Раз он наблюдал, как прилетевшие с небес вороны бросили вниз куски мяса, из которых восстал человек.
– Я Адам, – сказал он, пока птицы вновь расклёвывали его тело, – после грехопадения меня обрекли на вечную казнь, каждый раз, когда меня собирают, рождается человек, когда расклёвывают – умирает…
– Он врёт! – каркнул ворон, обнажая красный зев. – Берёт на себя чужие грехи, а у него своих предостаточно! Это Пилат.
– Человек умирает не от этого, – подтвердил Савва, помешивая желудёвую похлёбку. – На одну чашу кладут его радости, на другую – печали, он умирает, когда печали перевесят.
О себе Савва не рассказывал. Но был таким старым, что казалось, будто жил всегда. «Мир висит на волоске, тот волосок на лысине, а лысина в цирюльне, – бубнил он, как ворожея, спускаясь по вылизанному ветром крыльцу.
А бывало, поучал, упёршись слепыми глазами на огонь, пожиравший поленья.
– Постятся, крестятся, церковь посещают… Только заповеди – для людей.
– А что для Бога? – затаив дыхание, спрашивал Лав рентий.
– У каждого – своё, – ворошил кочергой угли Савва. – Бог не соска – каждому в рот не сунешь.
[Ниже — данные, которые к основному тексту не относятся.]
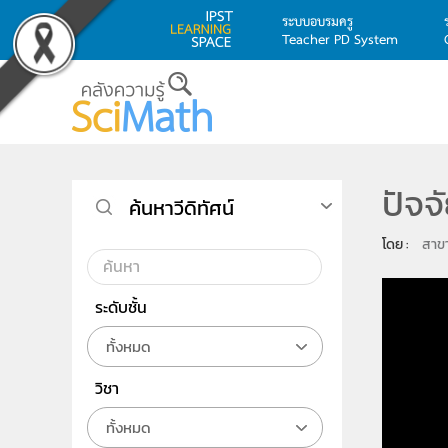
ระบบอบรมครู
Teacher PD System
Skip to main content
ปัจจ
ค้นหาวีดิทัศน์
โดย : 
สาข
ระดับชั้น
ทั้งหมด
วิชา
ทั้งหมด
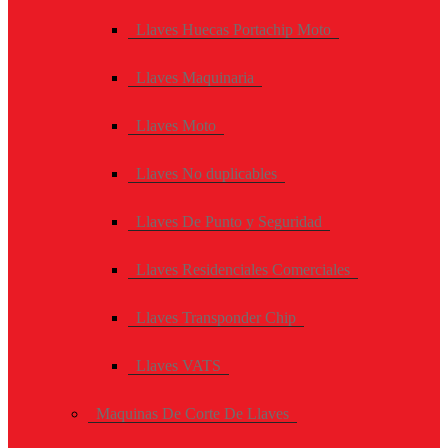
Llaves Huecas Portachip Moto
Llaves Maquinaria
Llaves Moto
Llaves No duplicables
Llaves De Punto y Seguridad
Llaves Residenciales Comerciales
Llaves Transponder Chip
Llaves VATS
Maquinas De Corte De Llaves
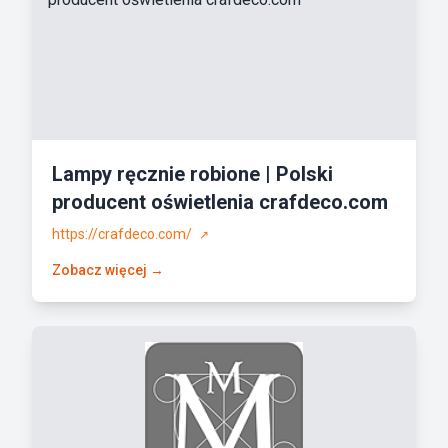
Lampy ręcznie robione | Polski
producent oświetlenia crafdeco.com
https://crafdeco.com/
↗
Zobacz więcej →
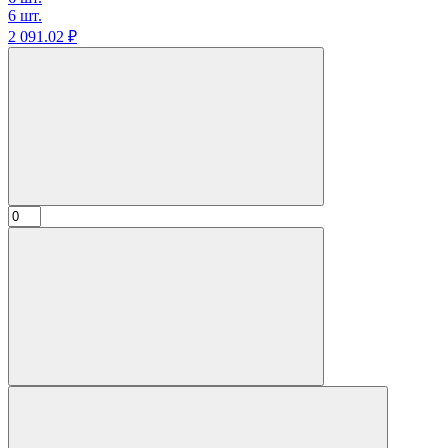
6 шт.
2 091.
02
₽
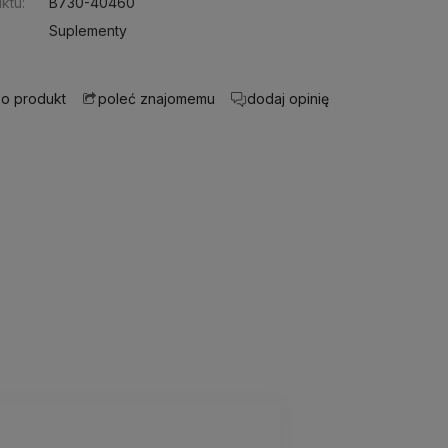
ktu:
B730-40460
Suplementy
 o produkt
dodaj opinię
poleć znajomemu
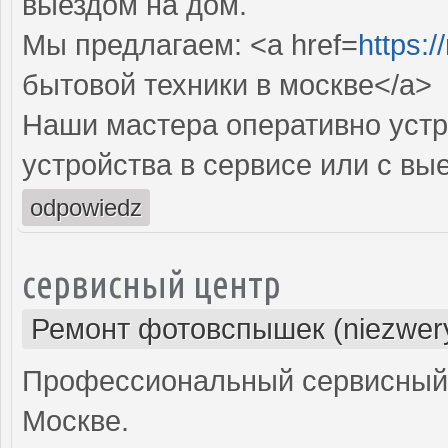
выездом на дом.
Мы предлагаем: <a href=
https:
бытовой техники в москве</a>
Наши мастера оперативно устр
устройства в сервисе или с вы
odpowiedz
сервисный центр
Ремонт фотовспышек (niezwery
Профессиональный сервисный 
Москве.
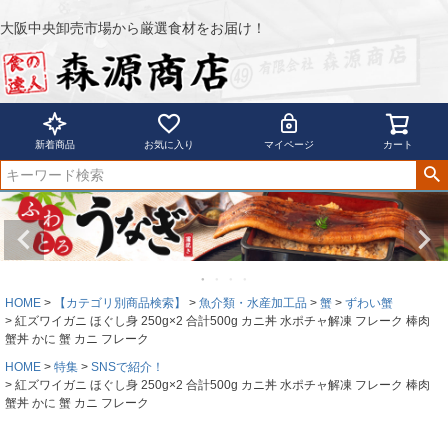
大阪中央卸売市場から厳選食材をお届け！
新着商品
お気に入り
マイページ
カート
HOME
【カテゴリ別商品検索】
魚介類・水産加工品
蟹
ずわい蟹
紅ズワイガニ ほぐし身 250g×2 合計500g カニ丼 水ポチャ解凍 フレーク 棒肉
蟹丼 かに 蟹 カニ フレーク
HOME
特集
SNSで紹介！
紅ズワイガニ ほぐし身 250g×2 合計500g カニ丼 水ポチャ解凍 フレーク 棒肉
蟹丼 かに 蟹 カニ フレーク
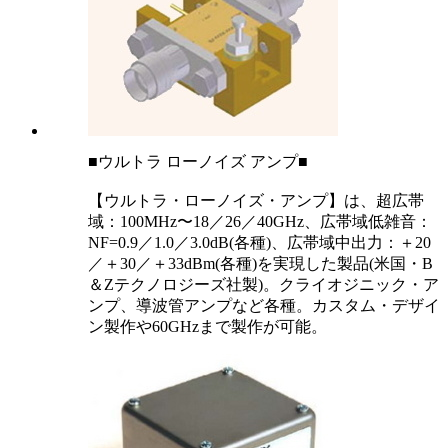
■ウルトラ ローノイズ アンプ■
【ウルトラ・ローノイズ・アンプ】は、超広帯
域：100MHz〜18／26／40GHz、広帯域低雑音：
NF=0.9／1.0／3.0dB(各種)、広帯域中出力：＋20
／＋30／＋33dBm(各種)を実現した製品(米国・B
＆Zテクノロジーズ社製)。クライオジニック・ア
ンプ、導波管アンプなど各種。カスタム・デザイ
ン製作や60GHzまで製作が可能。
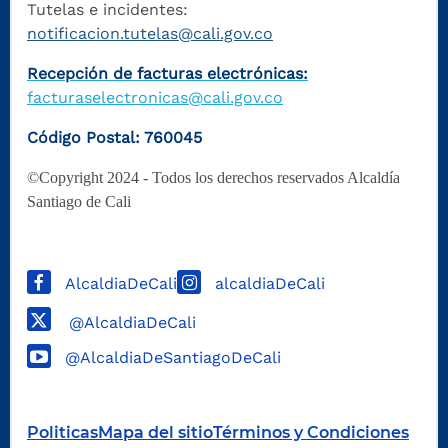
Tutelas e incidentes:
notificacion.tutelas@cali.gov.co
Recepción de facturas electrónicas:
facturaselectronicas@cali.gov.co
Código Postal: 760045
©Copyright 2024 - Todos los derechos reservados Alcaldía
Santiago de Cali
AlcaldiaDeCali
alcaldiaDeCali
@AlcaldiaDeCali
@AlcaldiaDeSantiagoDeCali
Politicas
Mapa del sitio
Términos y Condiciones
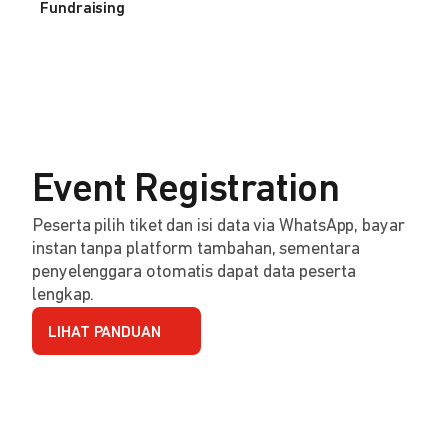
Fundraising
Event Registration
Peserta pilih tiket dan isi data via WhatsApp, bayar
instan tanpa platform tambahan, sementara
penyelenggara otomatis dapat data peserta
lengkap.
LIHAT PANDUAN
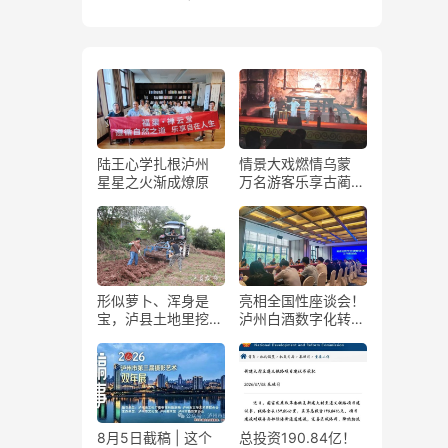
陆王心学扎根泸州
情景大戏燃情乌蒙
星星之火渐成燎原
万名游客乐享古蔺石
屏火把节
形似萝卜、浑身是
亮相全国性座谈会！
宝，泸县土地里挖出
泸州白酒数字化转型
“金疙瘩”
展现“西部样板”
8月5日截稿 | 这个
总投资190.84亿！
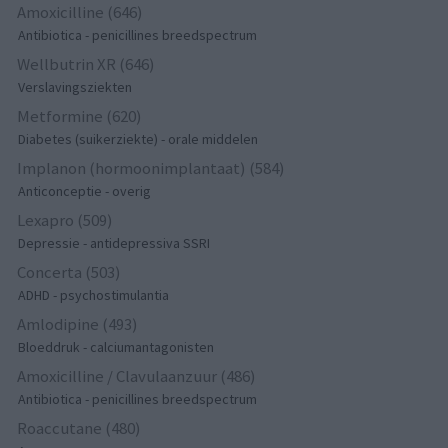
Amoxicilline (646)
Antibiotica - penicillines breedspectrum
Wellbutrin XR (646)
Verslavingsziekten
Metformine (620)
Diabetes (suikerziekte) - orale middelen
Implanon (hormoonimplantaat) (584)
Anticonceptie - overig
Lexapro (509)
Depressie - antidepressiva SSRI
Concerta (503)
ADHD - psychostimulantia
Amlodipine (493)
Bloeddruk - calciumantagonisten
Amoxicilline / Clavulaanzuur (486)
Antibiotica - penicillines breedspectrum
Roaccutane (480)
Лаврентий видел, как от жара краснеют его руки, как, раскаляясь, железо сжигает мясо, обнажая жёлтые кости.
– Каждый сам себе крест, – продолжал Савва. – Один царь проснулся раз в хорошем настроении. «Чью преступную голову мне сегодня сохранить?» – вызвал он министра. «Свою», – ответил тот, закалывая его кинжалом. Царь думал, что распоряжается чужими головами, а оказалось, не волен над своей! – Савва на минуту умолк и, выставив палец, едва не проткнул Лаврентия. – Ему и царство было дано, чтобы узреть через него собственное ничтожество, а он не понял.
И тут Лаврентий очнулся от сна, который выучил уже наизусть. Была ночь, и луна, как узник, припадала к решётке. Он валялся, привязанный к кровати, и выл от одиночества.
Однажды утром о. Евлампий обнаружил свои руки, которые ему вечером сложили под изголовье, у себя на груди. Это было чудом. Он стал горячо молиться, благодаря Господа, что избавил его от неподвижности. И в этот момент понял, что умер. Его глаза прикрывали медяки, он лежал посреди пустой церкви, в холодном, грубо струганном гробу, а в гнезде из пальцев трепетала свеча.